TowerOfHanoi:=proc(n::{1,2,3,4,5,6,7,8,9,10,11,12}) #in consideration for Maple's solving power, we'll limit the number of disks to 12. #use local procedures local MoveSequence, MoveOneDisk, MoveOneDiskDraw, DrawGeneration, i, L, Q, PEG_HEIGHT, PEG_WIDTH; PEG_HEIGHT = 5; PEG_WIDTH = 1; #import necessary packages with(plottools): with(plots): #copy above procedures, separated by comment lines #-------------------MoveSequence------------------- MoveSequence := proc( n, A, B, C ) if n=1 then [A,C] else op([MoveSequence(n-1,A,C,B),[A,C],MoveSequence(n-1,B,A,C)]); fi end; #-------------------MoveOneDisk-------------------- MoveOneDisk:=proc(P::table,M::list) local a, b, c, n, p; p:=table( [(A)=L[A] , (B)=L[B] , (C)=L[C]] ); a:=M[1]; b:=M[2]; n:=nops( L[a] ); p[b]:=[ op(L[b]) , L[a][n] ]; p[a]:=L[a][1..n-1]; p; end; #-----------------MoveOneDiskDraw------------------ MoveOneDiskDraw:=proc(T::table,PEG_HEIGHT,PEG_WIDTH,n) local h,w,t,l,PegSetup; PegSetup:=seq(rectangle( [i,0] , [i+.1,4] , color="Gold" ), i=1..3), plottools[rectangle]( [0,-.5] , [4,0] , color="DarkGrey" ): plots[display](PegSetup, axes=none, view=[0..4, -1..4]); w:=1/(3*n); h:=1/4; t:=table([(A)=1,(B)=2,(C)=3]); display(seq(seq(rectangle([t[l]-T[l][j]*w,j*h],[t[l]+T[l][j]*w+.1,(j-1)*h],color="Maroon"),j=1..nops(T[l])),l=[A,B,C]),axes=none,PegSetup); end: #----------------DrawGeneration-------------------- #This takes the sequence of draws and stores them as a list, DrawGeneration. DrawGeneration:=[MoveSequence(n,A,B,C)]; #create the initial table with all disks on peg A L:=table([(A)=[seq(n+1-k,k=1..n)],(B)=[],C=[]]); #create a new image plot for each move Q:=MoveOneDiskDraw(L,PEG_HEIGHT,PEG_WIDTH,n); for i from 1 to nops(DrawGeneration) do #this creates the move L:=MoveOneDisk(L,DrawGeneration[i]); #this step plots it Q:=Q,MoveOneDiskDraw(L,PEG_HEIGHT,PEG_WIDTH,n);  od; display(Q, insequence=true, title="Tower of Hanoi", titlefont=[Arial,Roman,18]); end:

 

Finally, we run the solution and watch the animation! 

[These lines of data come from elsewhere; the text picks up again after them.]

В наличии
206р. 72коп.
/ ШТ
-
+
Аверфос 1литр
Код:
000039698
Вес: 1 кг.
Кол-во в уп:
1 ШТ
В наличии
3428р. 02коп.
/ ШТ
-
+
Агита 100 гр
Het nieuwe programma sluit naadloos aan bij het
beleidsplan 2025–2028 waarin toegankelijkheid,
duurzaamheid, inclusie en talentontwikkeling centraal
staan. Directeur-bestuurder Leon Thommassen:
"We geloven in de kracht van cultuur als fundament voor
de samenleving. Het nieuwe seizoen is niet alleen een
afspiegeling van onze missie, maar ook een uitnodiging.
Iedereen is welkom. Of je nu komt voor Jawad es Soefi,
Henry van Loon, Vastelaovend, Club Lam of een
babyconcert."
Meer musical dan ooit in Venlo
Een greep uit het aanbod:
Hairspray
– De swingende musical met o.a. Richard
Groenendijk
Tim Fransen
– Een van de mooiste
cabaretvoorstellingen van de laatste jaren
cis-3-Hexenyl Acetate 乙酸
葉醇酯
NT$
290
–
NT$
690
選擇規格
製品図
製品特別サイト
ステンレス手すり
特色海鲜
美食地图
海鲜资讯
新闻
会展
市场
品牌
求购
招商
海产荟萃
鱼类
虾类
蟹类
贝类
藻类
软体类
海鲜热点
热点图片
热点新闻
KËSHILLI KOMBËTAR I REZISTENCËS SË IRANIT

The Full Solver Animation 

 

>	TowerOfHanoi(7); #the procedure takes inputs from 1 ≤ n ≤ 12 #to play the animation, click anywhere on the plot and use the submenu

 

 

>

 

While it may not prove very fruitful in solving a 64-disk puzzle, hopefully our animation should aid solvers young and old alike should they get stuck solving the Tower of Hanoi puzzle. 

References 

I must thank the following authors for their works which greatly helped me complete this project. 

 

• Anatole, Beck, Michael W. Bleicher, and Donald S. Crowe. Excursions Into Mathematics. New York: Worth Publishers, 1969.

 

• Rosen, Kenneth H. Discrete Mathematics and Its Applications. Boston: WCB/McGraw-Hill, 1999.

 

• Kraft, Roger. "Maple Programming: Complete Set of Lessons." Maplesoft Application Center. Oct. 2003. <http://maplesoft.com/applications/app_center_view.aspx?AID=1570>.

 

• Lewis, John, Peter J. DePasquale, and Joseph Chase. Java Foundations. Boston: Pearson/Addison-Wesley, 2008.